É claro que esta é uma assunção generalizada. Há muitas pessoas que mudam não só a rota mas todo o destino final, em idades bem avançadas. Mas a maior parte das pessoas não o será capaz de fazer. A saúde poderá falhar-lhes, senão mesmo as forças de que se alimenta a coragem.
Assim, é vulgar pensar que aos 50 anos experimentamos uma espécie de última juventude.
É a última década em que faz ainda sentido recomeçarmos tudo ou fazermos tudo pela primeira vez, pela última vez.
Não quer dizer que não se aprenda, não se viva e não se exista com entusiasmo aos 60 ou 70, ou mais além. Mas a proximidade do fim inevitável torna qualquer tentativa de inovação muito mais desesperante. Se não mesmo desesperada...
Aos 50 ainda assim não é. Não há o peso da finitude a rondar-nos a porta do pessimismo fatalista – ainda somos meninos para a mantermos firmemente fechada.
Há apenas o optimismo jovialmente amadurecido de quem decide que o que vai viver, doravante, serão escolhas mais conscientes e mais determinadas, e até determinantes.
É a última etapa de um percurso, que já estava calculado, onde ainda é possível arregaçar as mangas, agarrar no leme e mudar a rota por completo.
Virar o leme e inverter a marcha ao navio que somos aos 50 não é tarefa fácil, e exige o esforço e o fôlego que os anos seguintes poderão já não ser totalmente capazes de produzir. E isto, só por si, é capaz de ser gerador de muita angústia: recomeçar agora implica a pressa necessária de se obterem bons resultados mais cedo, mais depressa, para que haja ainda tempo de desfrutar dos louros em boa forma, física e mental.
Há quem chame a esta resoluta decisão crise de meia-idade - o tal apito agudo do último combóio para o destino que poderia ainda ser, a silvar-nos aos ouvidos.
(Talvez esta designação provenha apenas do cinismo habitual dos apupadores de plateia, cuja falta de coragem endémica os impossibilita de tomarem resoluções semelhantes.

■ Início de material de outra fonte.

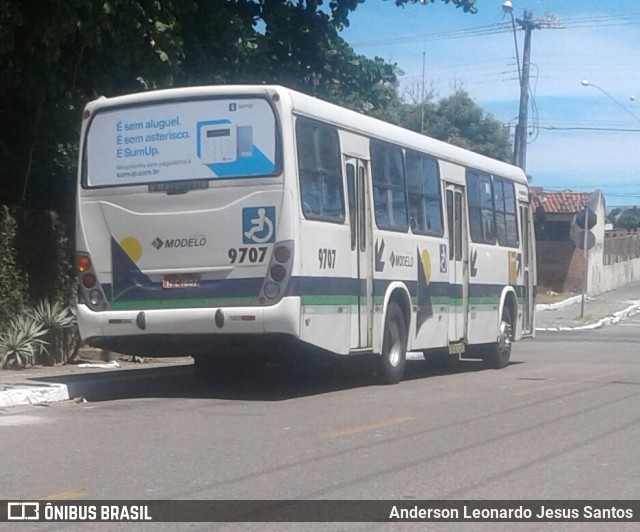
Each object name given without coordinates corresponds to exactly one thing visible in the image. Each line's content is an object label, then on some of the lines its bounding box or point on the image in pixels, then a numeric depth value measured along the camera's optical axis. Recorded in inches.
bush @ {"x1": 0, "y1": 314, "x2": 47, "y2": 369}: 629.9
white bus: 503.2
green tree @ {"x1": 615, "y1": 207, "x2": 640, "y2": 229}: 4434.1
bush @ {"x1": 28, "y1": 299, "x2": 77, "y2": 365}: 661.3
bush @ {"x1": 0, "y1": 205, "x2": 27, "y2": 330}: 644.1
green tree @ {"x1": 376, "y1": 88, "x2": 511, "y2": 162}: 2581.2
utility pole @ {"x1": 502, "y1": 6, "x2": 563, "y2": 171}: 1638.8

Mas a já sábia meia-idade confere-nos a noção de que há pateadas que vale a pena ignorar...)
A meio caminho entre o que se foi e o que se será, repousa inquieta uma vontade há muito fechada a sete chaves, porém secretamente acalentada: “e se...?”.

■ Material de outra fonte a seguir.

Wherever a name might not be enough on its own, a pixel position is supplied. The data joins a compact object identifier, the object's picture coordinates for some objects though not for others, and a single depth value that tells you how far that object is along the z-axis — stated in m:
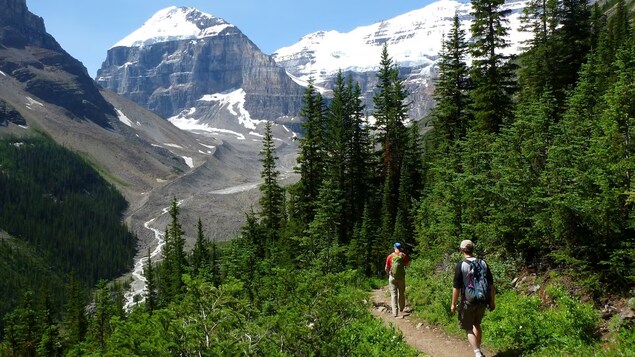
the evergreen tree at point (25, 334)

Para os que sentem que é o último sopro de juventude a insuflar-lhes os pulmões de audácia, é a última hipótese de realmente cobrarem a promessa e realizarem o sonho – enquanto há vida pela frente.
Quem toma esta resolução não o faz de ânimo leve nem apenas por impulso leviano. Para coçar essa comichão caprichosa bastaria comprar um carro desportivo ou saltar de pára-quedas.

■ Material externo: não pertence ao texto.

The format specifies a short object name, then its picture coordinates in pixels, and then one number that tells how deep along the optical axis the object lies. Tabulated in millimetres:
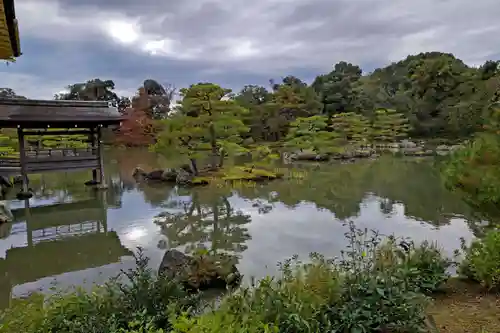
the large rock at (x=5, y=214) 7418
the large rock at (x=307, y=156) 17859
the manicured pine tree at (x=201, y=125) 12164
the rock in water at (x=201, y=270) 4188
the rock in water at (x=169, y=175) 12375
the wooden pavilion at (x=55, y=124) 9344
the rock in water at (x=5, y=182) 11039
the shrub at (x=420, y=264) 3248
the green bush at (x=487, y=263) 3294
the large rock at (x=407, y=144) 21181
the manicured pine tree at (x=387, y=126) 22531
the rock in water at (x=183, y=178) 11688
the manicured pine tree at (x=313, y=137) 17953
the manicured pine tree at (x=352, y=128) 21891
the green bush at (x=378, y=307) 2420
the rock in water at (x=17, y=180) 12211
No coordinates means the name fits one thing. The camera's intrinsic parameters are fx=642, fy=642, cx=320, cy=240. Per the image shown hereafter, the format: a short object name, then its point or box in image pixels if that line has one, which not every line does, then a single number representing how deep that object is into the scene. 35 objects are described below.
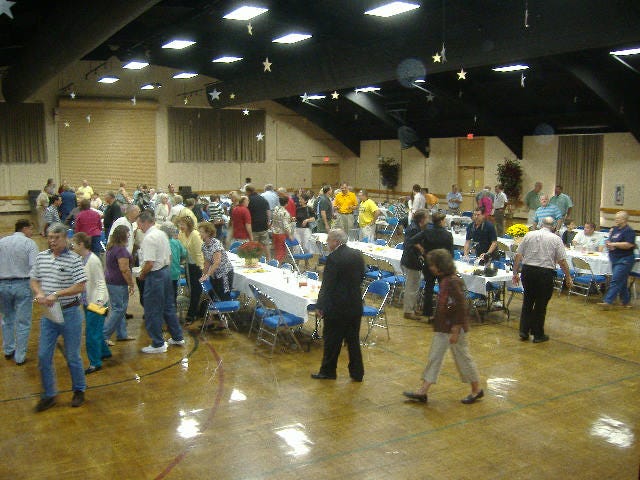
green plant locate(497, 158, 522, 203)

Não é de caprichos nem de veleidades que se trata. É de um profundo sentimento de se querer viver como nunca se fez até agora – deixando aquela verdade, que sempre residiu oculta no nosso íntimo, passar a viver à flor da pele.
Não raro são incompreendidos. Porquê isso agora? Para quê deixarem tanto para trás, e desatarem a correr, aparentemente para nenhures?
Não é para colmatar defeitos, nem falhas, nem imperfeições, num súbito ataque de virtuosidade. É simples e complicadamente, ao mesmo tempo, para Viver. Ou morrer tentando-o. E se assim tiver de ser, se o seu intento apenas encontrar como destino o rotundo fracasso na metade de vida seguinte, daqui a um veloz piscar de olhos portanto, sabem que exalarão o último suspiro em paz: “pelo menos, tentei”! E só por isso a vida toda já valeu a pena.
É melhor começar a tentar mais cedo do que mais tarde, claro. Mas é melhor mais tarde do que nunca. A meio é também tempo, é também vida. E o meio da vida de cada um, só cada um sabe onde fica ao certo: algures entre um passado cinzento e um futuro mais brilhante.